A piece of fan art that represents Barbenheimer, a trend that arose during the summer where patrons would go watch Barbie and Oppenheimer as a double feature. Credit: @JustRalphyyy on Twitter.

Note: Contains spoilers for Barbie and Oppenheimer.

Dolls and destruction. With every sweet summer comes its memorable, memeable movie. With this summer came two much-anticipated blockbusters, with their names fused together in a romantic fan-fiction type of way: Barbenheimer.

Barbie, a fantasy comedy film by Greta Gerwig about the iconic fashion doll, and Oppenheimer, Christopher Nolan’s biographical epic of the atomic bomb’s creator, both released on July 21, 2023, rose to widespread critical acclaim and box office success. The phenomenon of dressing up to attend both movies and watching  both in the same day had become an international trend. While most online content comedically highlights the two films’ differences, some online commentators have noted that both films were conceived at husband-and-wife production companies by Oscar-nominated writers/directors, and both films explore themes of existentialism and the complexity of the human psyche. 

Even months after the two movies’ releases, Barbenheimer is still a hot topic to hear about in the hallways. So far, it’s evident that the Westminster community is loving the film phenomenon: on social media, pictures can be found of Wildcats posing in front of cinemas, donning pink and/or black attire, and on campus, plenty of Wildcats are gearing  up for the upcoming Barbenheimer-themed Homecoming events. Westminster filmgoers have generally enjoyed both films and have found that they’re both uniquely moving and thought-provoking, effectively capturing both the viewer’s attention and the 21st-century zeitgeist.
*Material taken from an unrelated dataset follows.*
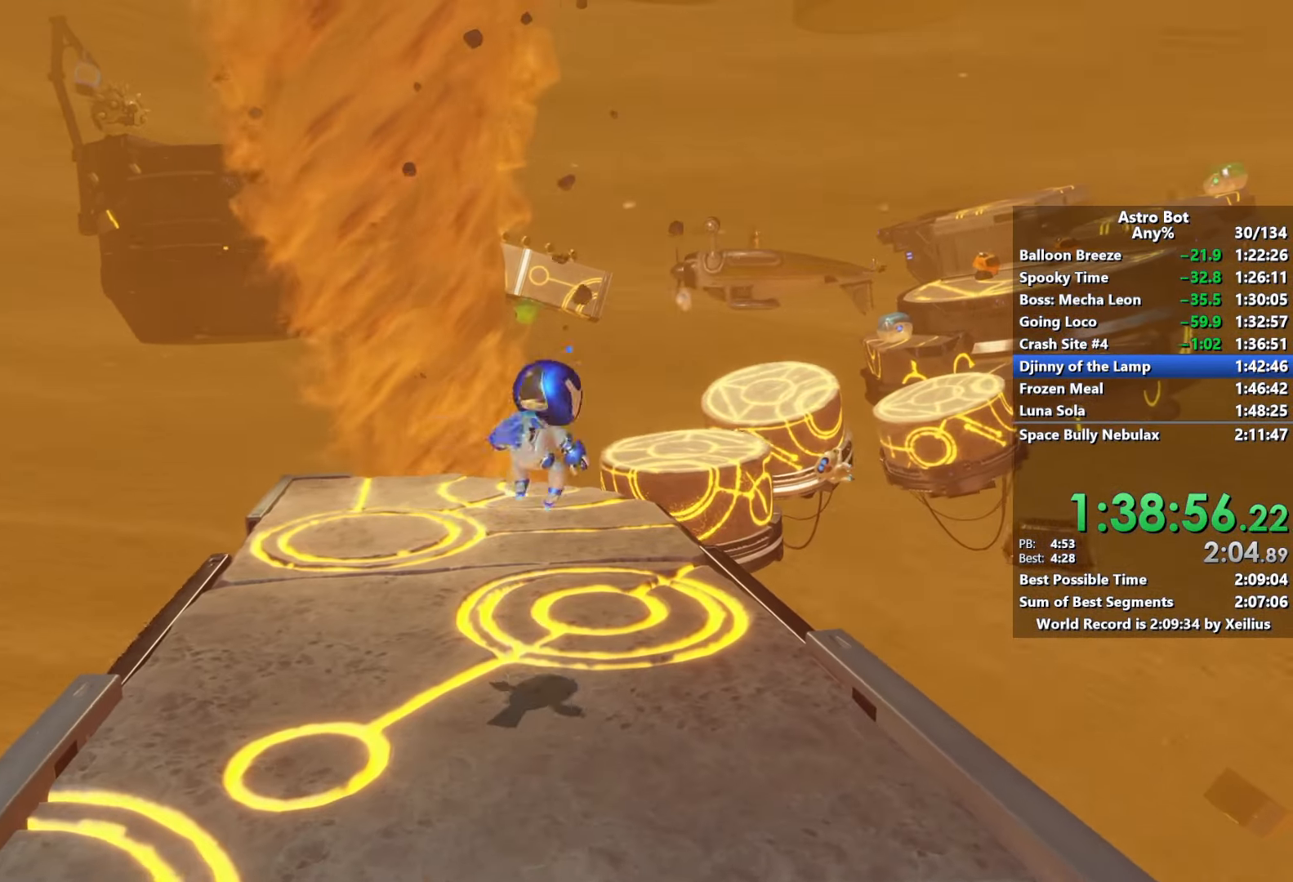
{"buttons": [], "left_stick": "up", "right_stick": "center", "events": [[34, "SQUARE", "up"], [67, "left_stick", "up"], [184, "right_stick", "down-right"], [367, "right_stick", "center"]]}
Barbie has garnered praise for its unabashed, visually spectacular celebration of femininity and its biting message that every woman, while growing up, confronts patriarchy in the workplace or in interpersonal relationships.

“We need more movies about women,” said junior Amber Chang. “Movie companies always say they’re going to make this big movie about women, and then they don’t get a woman to do it, or the movie gets delayed, then canceled…But the Barbie movie is a step in the right direction.” 

In Barbie, the titular doll (played by Margot Robbie) is curiously sentient but still a toy and recognizes that she must step away from her role as a product and marketing tool in order to achieve the self-realization she craves. Many women on campus and online found that Barbie resonated with them in that they deal with the everyday struggle of identifying as female in an unwelcome world. The film captures this dynamic in both its stellar soundtrack by a multi-genre ensemble of artists, as well as its stunning cinematography: its exuberant, pink depiction of “Barbie Land” and the sleek, decidedly “masculine” look of modern American cities. 

“I liked how bright and colorful [Barbie Land] was, very pink and pretty…it looks like every little girl’s dream and the adults will feel like they’re returning to childhood, even if the message of the movie is much darker” said Sarah Wang, a sophomore.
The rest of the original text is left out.